§ Task item:
Reproduce, character for character, the lines below from the first through the one with "Twenty-seven communities across". Leave pictures out.

§ Input data:

•••

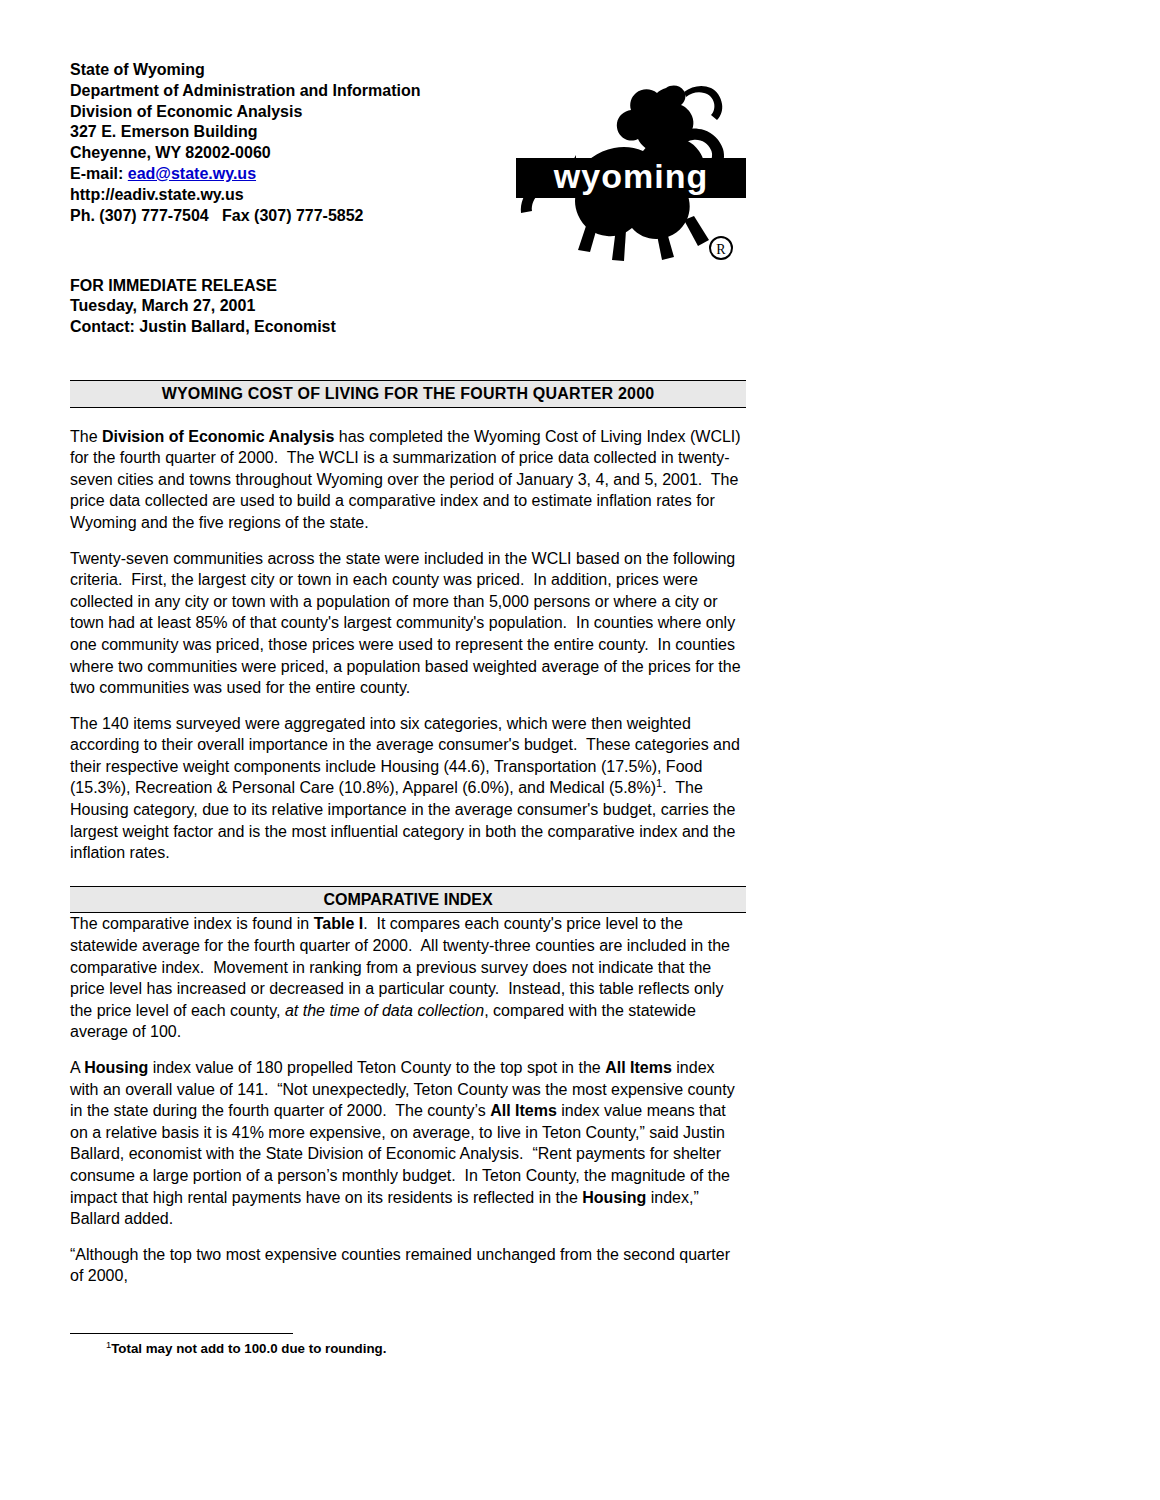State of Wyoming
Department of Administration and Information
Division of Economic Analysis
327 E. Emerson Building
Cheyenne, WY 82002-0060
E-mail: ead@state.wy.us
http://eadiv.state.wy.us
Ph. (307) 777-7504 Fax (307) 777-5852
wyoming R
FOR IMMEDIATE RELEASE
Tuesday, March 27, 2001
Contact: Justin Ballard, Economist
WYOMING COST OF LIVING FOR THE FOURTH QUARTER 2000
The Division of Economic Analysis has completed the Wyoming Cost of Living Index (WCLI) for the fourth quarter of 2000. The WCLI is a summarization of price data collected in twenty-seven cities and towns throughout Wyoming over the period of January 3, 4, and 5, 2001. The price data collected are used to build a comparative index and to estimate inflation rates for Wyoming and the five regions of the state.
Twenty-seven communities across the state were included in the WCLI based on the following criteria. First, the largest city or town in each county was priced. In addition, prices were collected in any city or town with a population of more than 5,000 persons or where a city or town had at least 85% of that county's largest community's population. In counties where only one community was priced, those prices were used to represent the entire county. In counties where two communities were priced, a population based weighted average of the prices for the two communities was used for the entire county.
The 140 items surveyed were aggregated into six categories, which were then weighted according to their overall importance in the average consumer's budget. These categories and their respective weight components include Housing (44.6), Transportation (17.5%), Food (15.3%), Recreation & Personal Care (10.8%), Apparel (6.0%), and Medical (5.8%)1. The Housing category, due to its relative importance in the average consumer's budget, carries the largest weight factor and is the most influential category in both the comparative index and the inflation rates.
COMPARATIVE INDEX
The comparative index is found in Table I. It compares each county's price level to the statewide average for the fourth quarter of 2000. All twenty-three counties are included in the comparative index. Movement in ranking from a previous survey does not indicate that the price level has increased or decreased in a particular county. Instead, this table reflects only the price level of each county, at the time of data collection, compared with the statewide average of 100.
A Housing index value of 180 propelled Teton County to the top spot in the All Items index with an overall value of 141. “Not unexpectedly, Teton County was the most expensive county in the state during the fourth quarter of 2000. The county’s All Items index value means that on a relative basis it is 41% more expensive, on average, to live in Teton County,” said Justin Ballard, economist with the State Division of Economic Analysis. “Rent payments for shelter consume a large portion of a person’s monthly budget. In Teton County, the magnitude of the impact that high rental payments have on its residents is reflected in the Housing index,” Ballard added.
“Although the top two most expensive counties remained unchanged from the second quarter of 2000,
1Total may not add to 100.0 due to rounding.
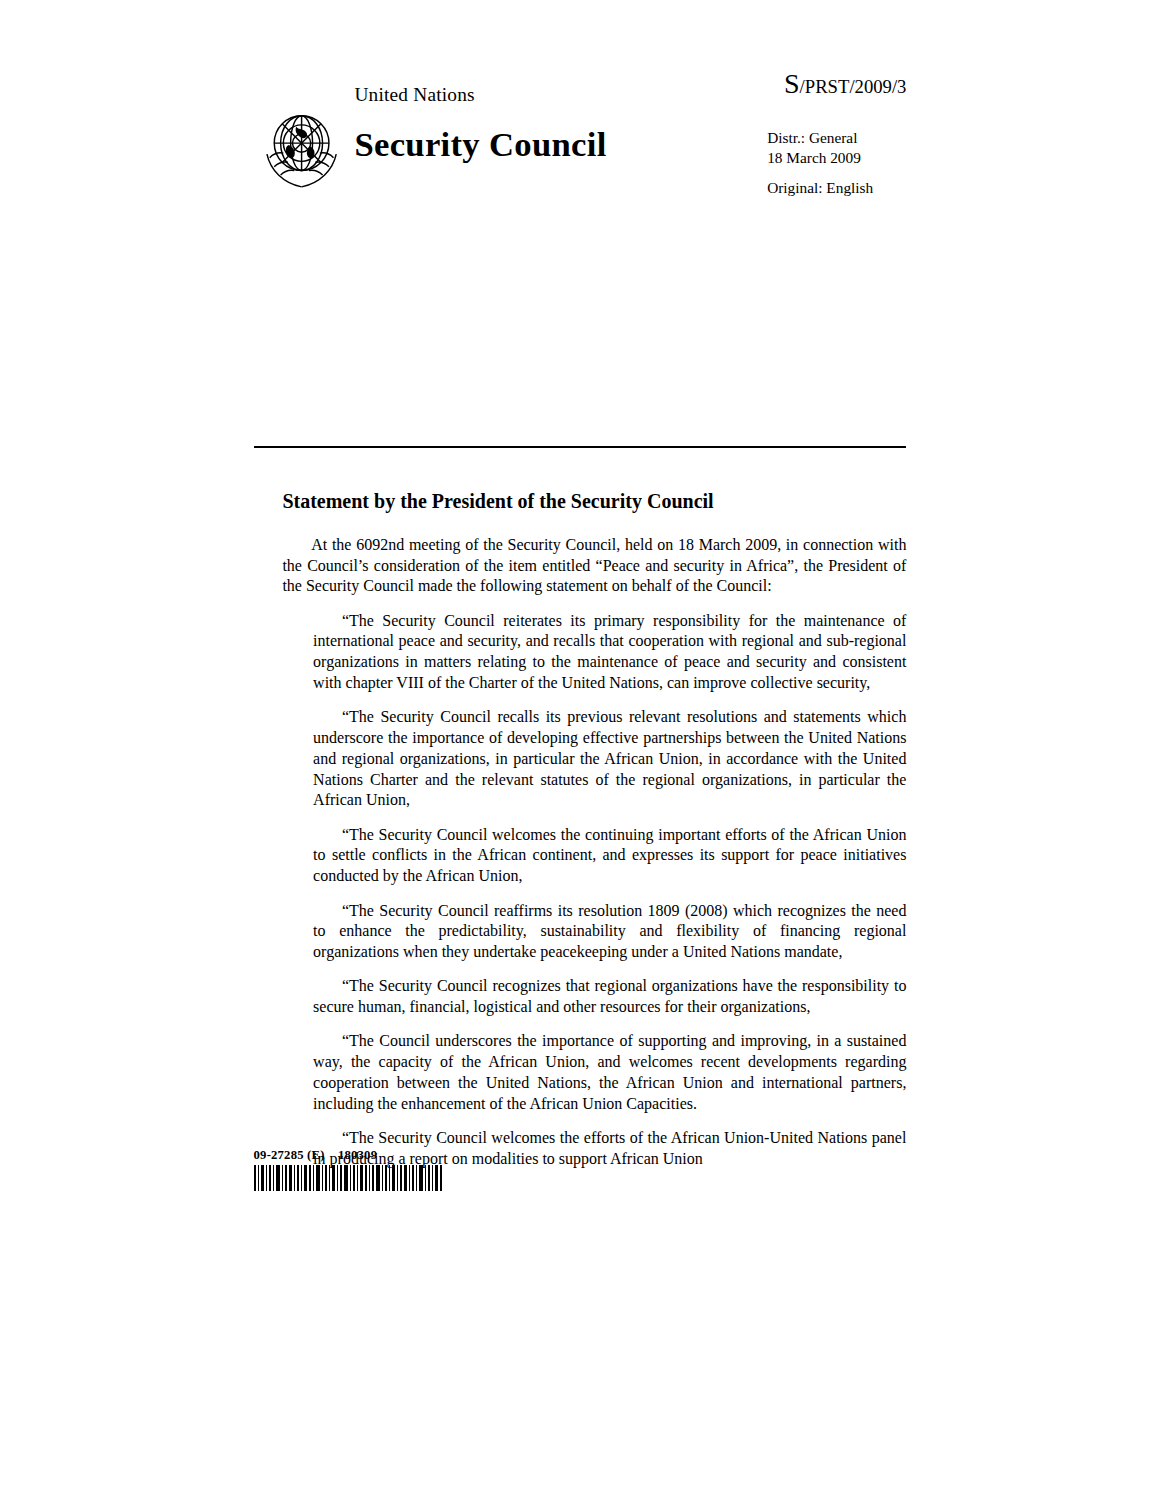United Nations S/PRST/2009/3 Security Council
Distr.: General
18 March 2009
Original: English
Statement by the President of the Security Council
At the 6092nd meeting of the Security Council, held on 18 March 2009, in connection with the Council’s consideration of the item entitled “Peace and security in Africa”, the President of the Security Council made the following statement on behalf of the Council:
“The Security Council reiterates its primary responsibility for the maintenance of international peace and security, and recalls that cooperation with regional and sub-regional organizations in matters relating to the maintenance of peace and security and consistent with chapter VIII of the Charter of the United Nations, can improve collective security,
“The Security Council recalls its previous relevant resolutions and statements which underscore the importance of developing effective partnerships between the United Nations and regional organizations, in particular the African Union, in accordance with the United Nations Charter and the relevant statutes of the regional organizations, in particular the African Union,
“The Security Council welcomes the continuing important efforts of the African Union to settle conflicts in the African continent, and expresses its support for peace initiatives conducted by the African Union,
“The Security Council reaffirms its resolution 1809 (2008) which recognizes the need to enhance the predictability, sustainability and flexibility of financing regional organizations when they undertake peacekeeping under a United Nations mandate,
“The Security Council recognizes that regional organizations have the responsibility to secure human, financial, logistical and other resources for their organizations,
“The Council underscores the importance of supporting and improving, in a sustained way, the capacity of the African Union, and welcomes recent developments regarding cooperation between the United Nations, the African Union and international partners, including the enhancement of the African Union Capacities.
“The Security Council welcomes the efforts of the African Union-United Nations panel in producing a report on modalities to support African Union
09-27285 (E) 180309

•••

§ Your response:
State of Wyoming
Department of Administration and Information
Division of Economic Analysis
327 E. Emerson Building
Cheyenne, WY 82002-0060
E-mail: ead@state.wy.us
http://eadiv.state.wy.us
Ph. (307) 777-7504 Fax (307) 777-5852
wyoming R
FOR IMMEDIATE RELEASE
Tuesday, March 27, 2001
Contact: Justin Ballard, Economist
WYOMING COST OF LIVING FOR THE FOURTH QUARTER 2000
The Division of Economic Analysis has completed the Wyoming Cost of Living Index (WCLI) for the fourth quarter of 2000. The WCLI is a summarization of price data collected in twenty-seven cities and towns throughout Wyoming over the period of January 3, 4, and 5, 2001. The price data collected are used to build a comparative index and to estimate inflation rates for Wyoming and the five regions of the state.
Twenty-seven communities across the state were included in the WCLI based on the following criteria. First, the largest city or town in each county was priced. In addition, prices were collected in any city or town with a population of more than 5,000 persons or where a city or town had at least 85% of that county's largest community's population. In counties where only one community was priced, those prices were used to represent the entire county. In counties where two communities were priced, a population based weighted average of the prices for the two communities was used for the entire county.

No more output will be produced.